El grupo Techint tenía un contrato para construir el puente sobre el río Grande entre Pailas y Pailón, una obra de importancia porque mide 1.200 metros de largo. Don Carlo recordaba que recibió un día una convocatoria de la CBF para hablar con el presidente de la institución. “Una linda mañana” acudió a la cita que comenzó con mal pie, porque mi padre le espetó que Techint debía dejar de interferir con los trabajos que en ese momento se realizaban en el puente sobre el río Piraí, a cargo de otra empresa. El malentendido había surgido por la denuncia de un ingeniero de la empresa gringa, culpando a Techint de llevarse a los mejores obreros. La acusación no era cierta, según pudo demostrar don Carlo en un par de días, luego de un viaje de inspección a Santa Cruz.
A pesar de ese mal comienzo, se inició allí una amistad que duró lo que duró la vida de mi padre, que falleció en 1981 a los 67 años de edad. Gracias a la proximidad de ambos en Obrajes, La Paz, a apenas dos cuadras de distancia, se reunían con frecuencia en los años postreros de la vida de mi padre. Por esa amistad mis conversaciones con don Carlo eran siempre edificantes.
Además, tenía una memoria prodigiosa. Recordaba los detalles con seguridad absoluta, como si los nombres, los lugares y las fechas no hubieran envejecido con el tiempo. Incluso en sus últimos días, con un siglo y ocho años de yapa, con el cuerpo cansado y con sus días malos y sus días buenos, mantenía su mente lúcida. Voy a conservar de él la impresión de nuestro último encuentro, apenas cinco días antes de su muerte. Aunque no oía bien, participaba en la conversación con Babi y Micha, sus hijas, mientras se gratificaba con un poco de vino a la hora del almuerzo. Esa última sonrisa del brindis, un tanto pícara, es lo que me queda.
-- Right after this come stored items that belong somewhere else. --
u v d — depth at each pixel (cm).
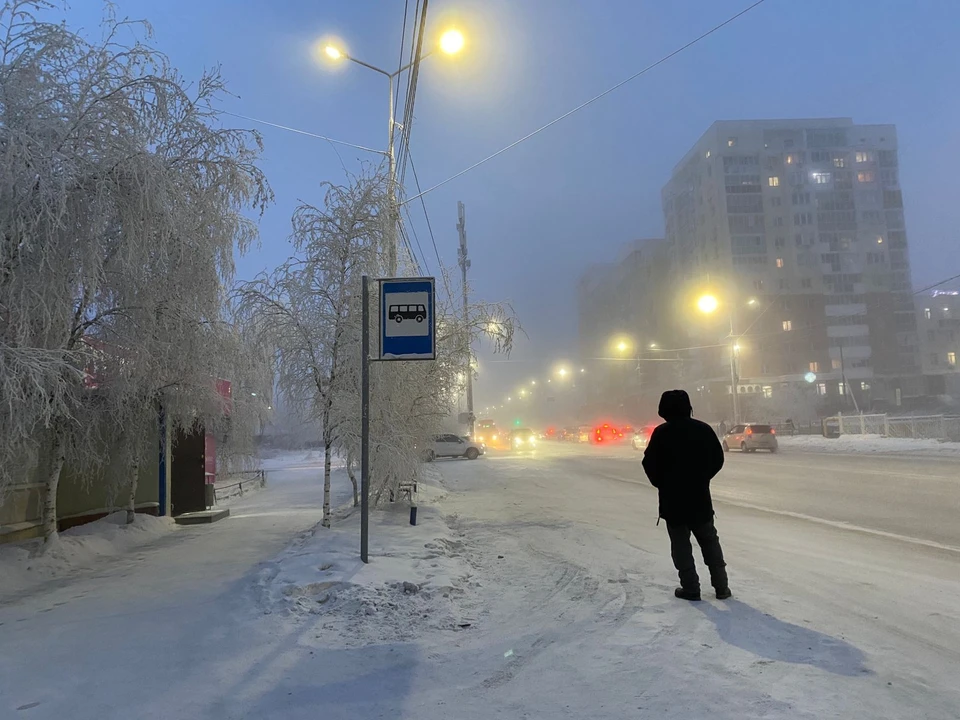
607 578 697
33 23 741
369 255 1012
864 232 9269
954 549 839
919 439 2980
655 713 372
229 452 2123
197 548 941
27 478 948
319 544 820
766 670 426
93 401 934
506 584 693
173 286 880
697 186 9881
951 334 9219
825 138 9381
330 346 1005
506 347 1300
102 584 724
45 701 407
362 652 484
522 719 374
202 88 916
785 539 921
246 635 519
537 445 5519
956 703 377
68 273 732
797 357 8788
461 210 3117
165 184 776
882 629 509
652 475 615
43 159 688
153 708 397
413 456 1206
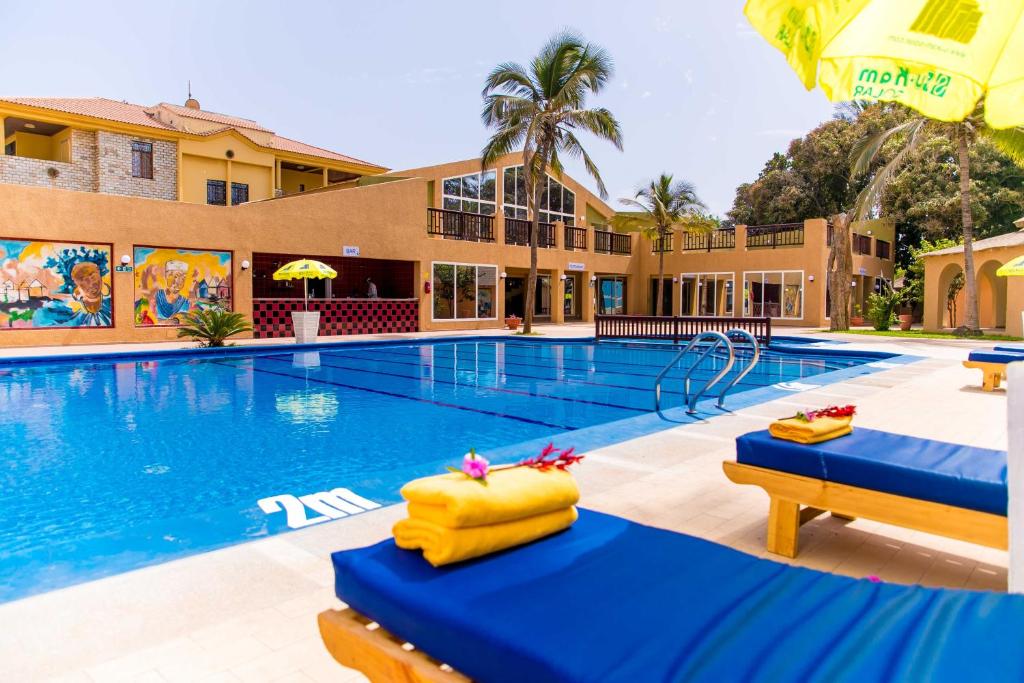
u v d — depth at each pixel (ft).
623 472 14.79
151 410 25.40
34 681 6.63
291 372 37.65
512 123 60.85
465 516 5.74
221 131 71.56
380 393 30.14
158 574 9.34
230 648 7.33
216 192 73.20
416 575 5.70
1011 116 7.57
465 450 19.13
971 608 4.83
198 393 29.63
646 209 85.56
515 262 78.23
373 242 63.26
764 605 5.02
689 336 56.29
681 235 92.12
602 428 20.33
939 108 7.67
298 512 12.67
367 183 74.49
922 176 99.71
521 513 6.22
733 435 18.97
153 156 68.33
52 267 46.37
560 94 59.41
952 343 52.37
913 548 10.58
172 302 51.67
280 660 7.08
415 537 6.05
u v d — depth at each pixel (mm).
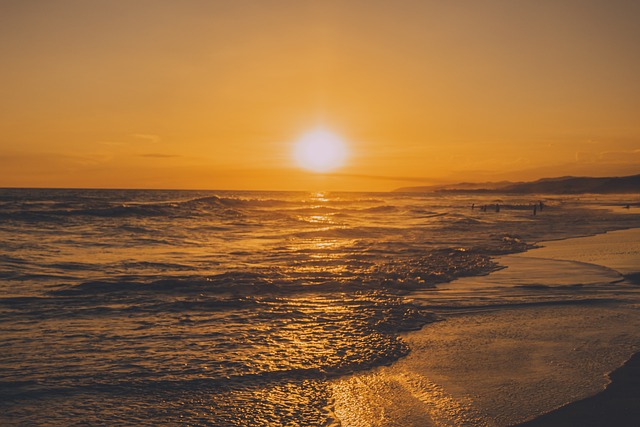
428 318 10305
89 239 25422
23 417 5625
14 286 12945
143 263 17578
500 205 94688
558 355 7977
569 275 15492
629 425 5598
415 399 6312
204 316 10219
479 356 7941
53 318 9820
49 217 36344
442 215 58375
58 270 15773
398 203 102375
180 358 7660
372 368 7402
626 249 23016
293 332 9172
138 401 6129
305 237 29172
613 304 11562
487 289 13383
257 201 65688
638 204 99562
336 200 102000
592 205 96000
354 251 21859
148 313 10367
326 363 7570
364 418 5789
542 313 10742
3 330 8898
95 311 10438
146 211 43062
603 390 6559
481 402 6199
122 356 7680
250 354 7914
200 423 5621
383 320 10086
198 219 41281
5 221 33156
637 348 8359
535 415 5832
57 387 6445
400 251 21875
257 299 11836
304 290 12984
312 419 5770
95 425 5512
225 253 20922
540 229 36656
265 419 5750
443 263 17891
Me honró muchas veces con comentarios sobre mi padre: “Considero que la amistad con Alfonso Gumucio Reyes hace parte del patrimonio de mi vida”, me dijo en 2015. “Era un hombre sincero, abierto, un hombre político que se desmarcaba de los políticos que yo había conocido en ese entonces”. “La discusión con Alfonso no tenía ninguna traza de demagogia. Siempre pensaba en función de su Bolivia”, recordaba don Carlo, y añadía: “Era un hombre cristalino, que se mantuvo al margen de todo tipo de acciones que pudieran ser mínimamente observadas”.
Aquello que decía de mi padre podía perfectamente aplicarse al mismo don Carlo: un código de conducta intachable a lo largo de su vida.